Info on how to make custom backend with primtorch

If we would like to work on a custom backend using the canonicalized operators in PT2.0’s PrimTorch, are there any examples or tutorials on how to go about doing this?

1 Like

Hi, there!
To use the primTorch backend, you can do the following, and the rest of the story remains the same.

In [1]: import torch

In [2]: import torch._prims as prims

In [3]: prims.add(torch.tensor([1, 2, 3]), torch.tensor([6, 5, 4]))
Out[3]: tensor([7, 7, 7])

PS: If you are looking at the working of primTorch, there’s a great post by @mruberry on Tracing with primitives. Although, it’s more of a developer discussion rather than a tutorial or example.

Out of curiosity, why do you want to use primTorch operators?

Thanks for the reply!

I was more so asking about the process for plugging in a custom backend at the ATen IR level. According to a previous PT2.0 announcement, it seems like if I were to write a backend that minimally implements the ~200 PrimTorch operators, that would be sufficient. However I cannot seem to find any additional directions on how to go about doing this.

1 Like

Hi, just wanted to bump this post again and see if there is any info available on custom backend integration through primtorch.

It would be interesting to get a pointer here, agreed. I guess the general question is “how do we best interpose some graph transforms before our custom backend”?

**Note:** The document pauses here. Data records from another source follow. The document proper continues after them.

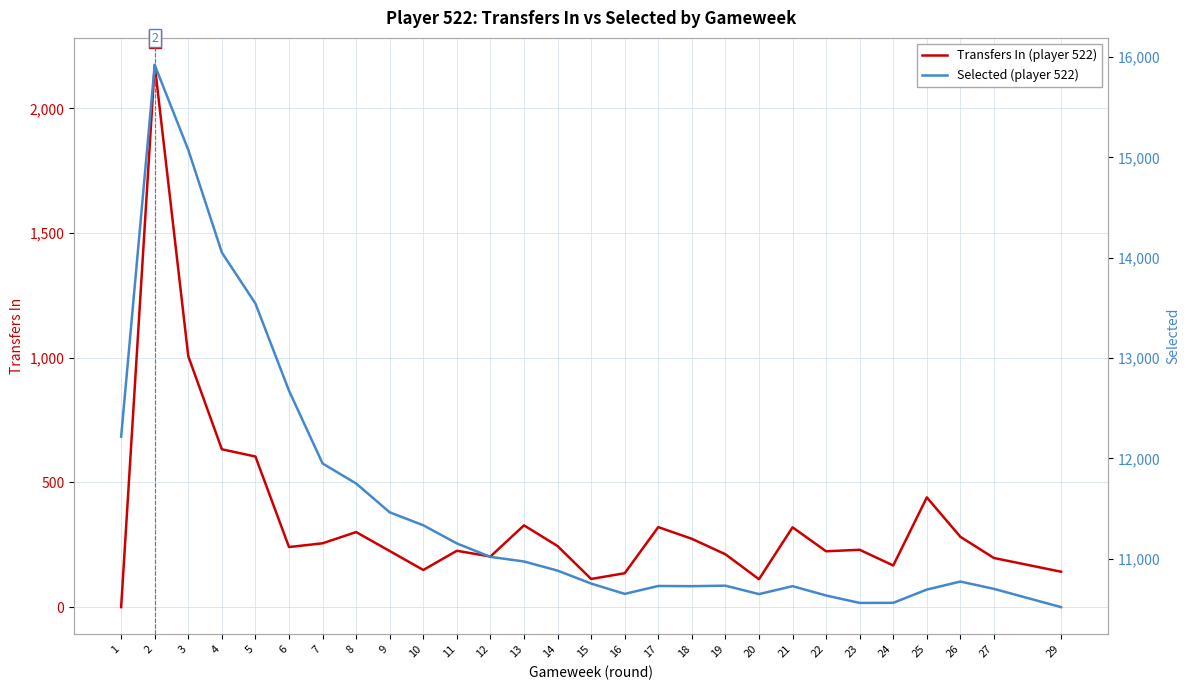

Reading left to right, extract all data points from this chart.

Transfers In (player 522): 0	2174	1006	633	604	241	256	301	225	149	226	203	328	245	113	136	321	274	212	112	320	224	230	167	440	282	197	142
Selected (player 522): 12216	15920	15074	14051	13543	12674	11949	11749	11462	11333	11152	11018	10972	10881	10752	10649	10728	10726	10731	10647	10726	10633	10559	10560	10692	10772	10699	10517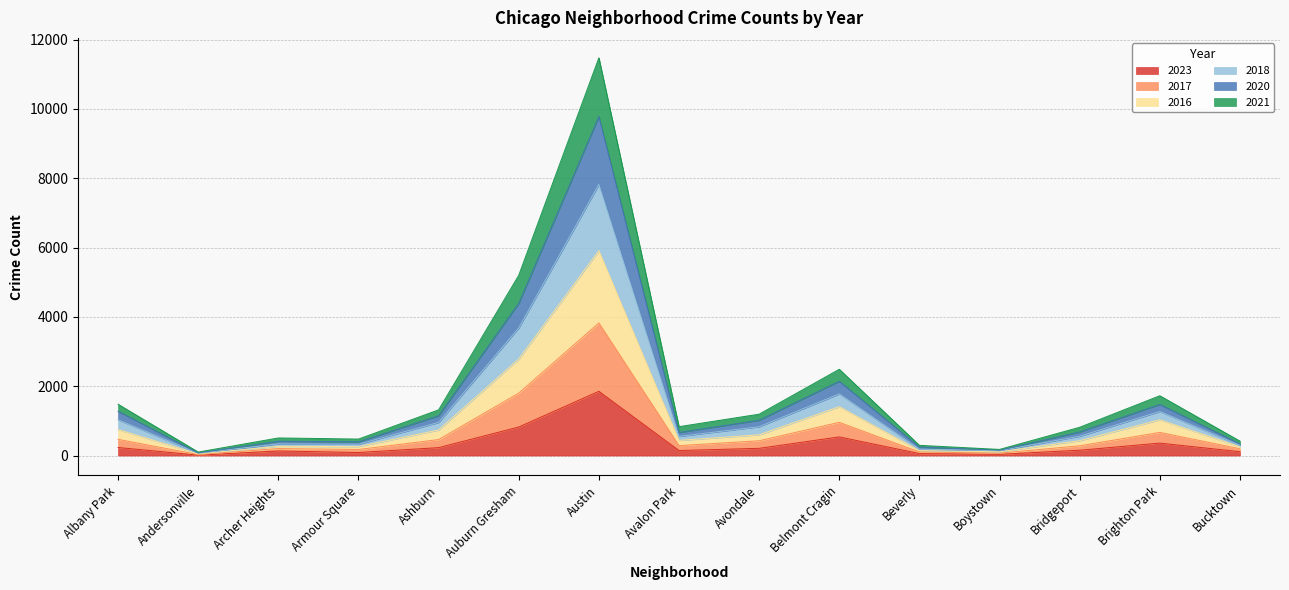

True or false: 2018 and 2020 cross at least once.

False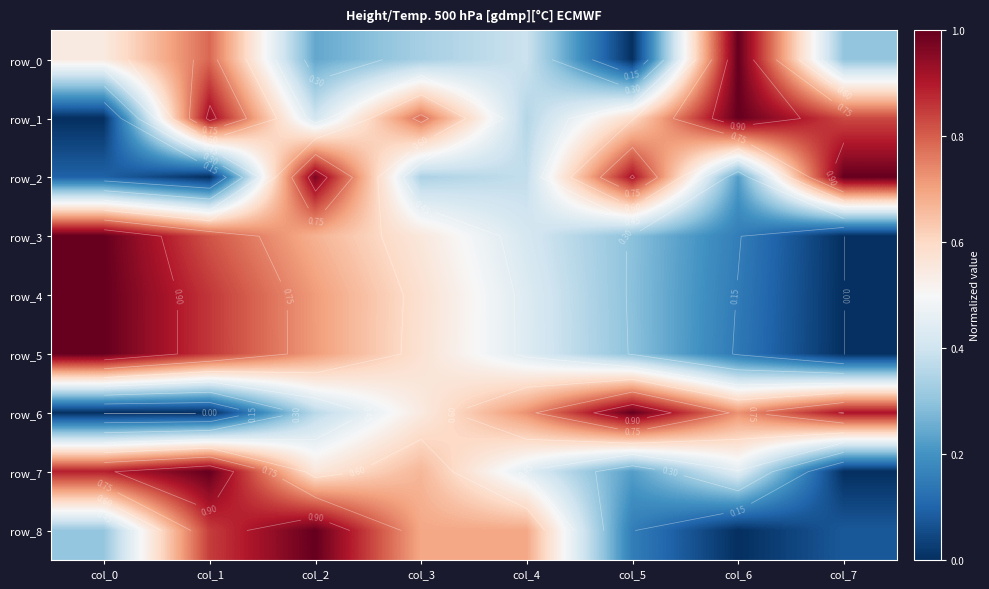

Which has a higher value, col_6 or col_3?

col_6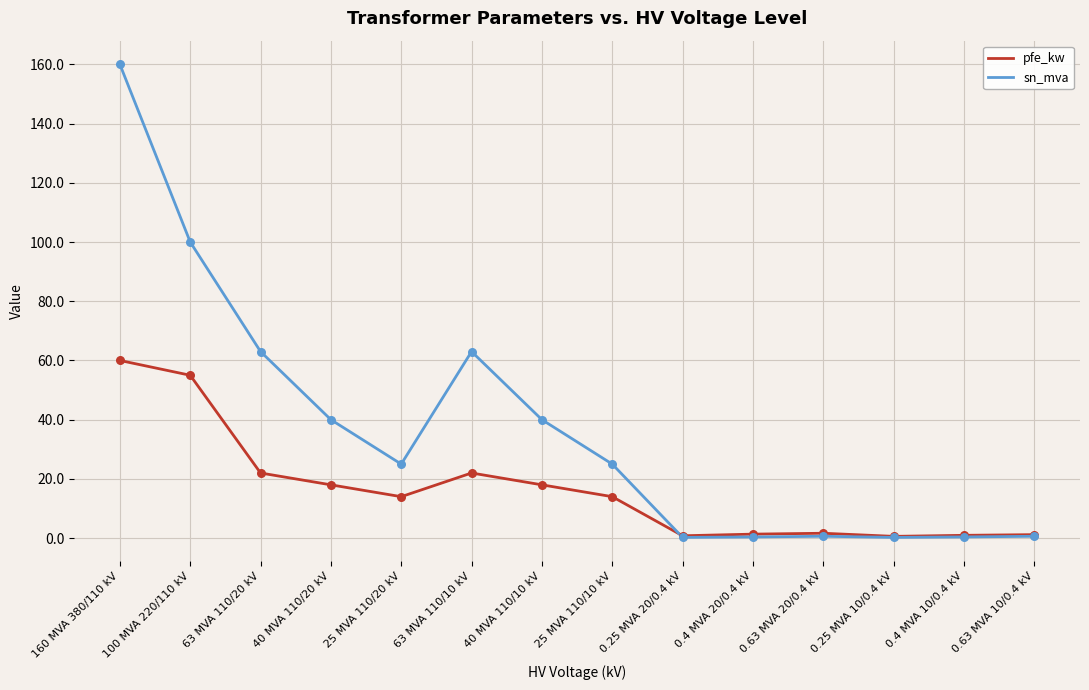

What is the total value across all series at 40 MVA 110/20 kV?

58.0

+1. I’m experimenting with out-of-tree backend using PivateUse1 as a disptach key. I’ve started with eager mode and aten kernels.
At first it looked as it would be sufficient to impelment only those that declared as “dispatch=True” & “default=False” based on Extending dispatcher for a new backend in C++ — PyTorch Tutorials 1.13.1+cu117 documentation . There are ~1k of them. However this ended up in RuntimeError. More kernels need be implemented to run a neural network, e.g.:
aten::convolution_overrideable … “dispatch”: “True”, “default”: “True”
aten::cross_entropy_loss … “dispatch”: “False”, “default”: “True”
And now it feels like I’ll need to implement all the 3k of kernels to make it work.

Noticed PrimTorch project that targets to reduce the number of must have kernels. Is there any way to use PrimTorch in Eager mode without modification of original python code of a neural network?